I have a problem where I need to compute many (1e4 - 1e6) small matrix-matrix and matrix-vector products (matrix dimensions around ~15 - 35). This problem seems "embarrassingly parallel" to me, and so I am confused as to why I am seeing the following performance issue: on a Google Cloud compute server with 48 physical cores (96 logical cores), performance plateaus at 10-16 threads. Adding additional threads does not reduce computation time. I have tried several different approaches: (1) cblas_dgemm_batch; (2) calling cblas_dgemm within a tbb::parallel_for, with both sequential and TBB-threaded MKL; (3) JIT-compiled problem-specific dgemm kernel (created with mkl_jit_create_dgemm) within a parallel_for; (4) mkl_dgemm_compact (along with mkl_dgepack and mkl_dgeunpack).
All of these yield roughly comparable performance (except for the compact functions--there, packing and unpacking time completely dominates computation time), but none of them seems to yield performance that scales linearly with the number of threads I specify, as I would expect. The maximum performance I see is around 50 GFLOPS on a system capable of around 1-2 TFLOPS. (Indeed, multiplying two large matrices achieves performance in the teraflop range.) Is this the best I can expect? Why do I not see performance scaling linearly with thread count on this embarrassingly parallel problem?
You are likely limited by memory bandwidth? This is common for small matrix operations, where the ratio of FLOPS to memory transfers is much lower than for large matrix multiplication.
Interesting. Shouldn't the small matrices fit in the per-core L1 caches (though I suppose that is more related to latency)? Why would the memory bandwidth be insufficient to supply all the cores? Are there any tricks I can use (e.g., alignment, prefetching, thread affinity) to improve the achieved bandwidth?

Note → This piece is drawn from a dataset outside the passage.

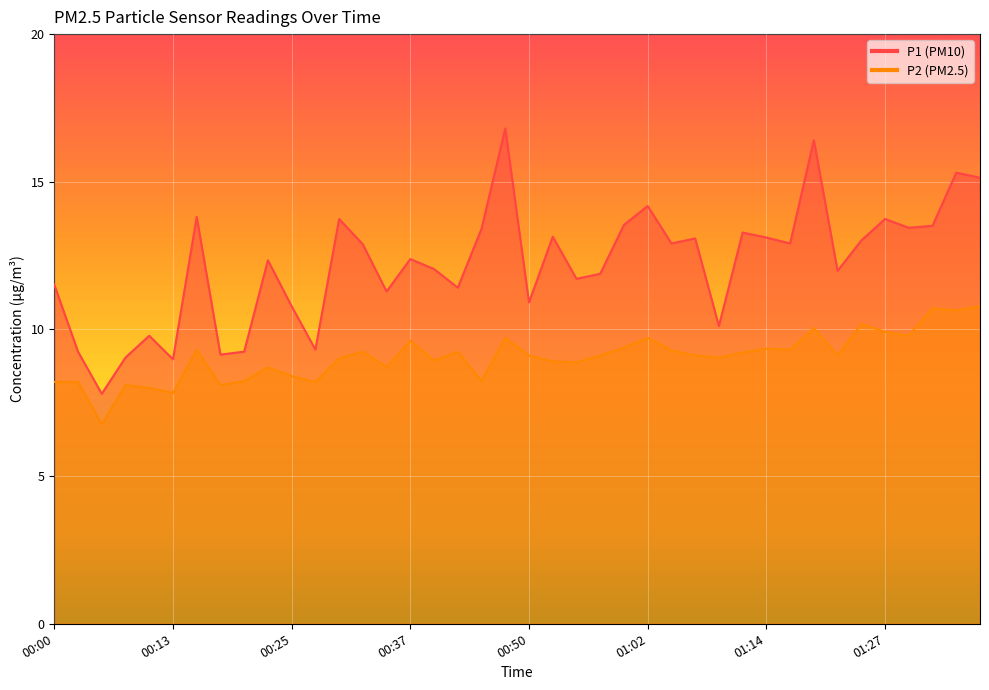

True or false: P1 has more than 2 interior local peaks.

True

The matrices will fit in cache but it is expensive to get them there.
Is there any re-use of the small matrices and vectors, or re-use of the results, that you can take advantage of? After one of these is used , it will be in cache and subsequent uses on that core will be much faster. You might need to reorganize your algorithm to exploit this -- i.e. when you compute a result, use it immediately, don't compute a bunch of results and then move to the next step where you consume them.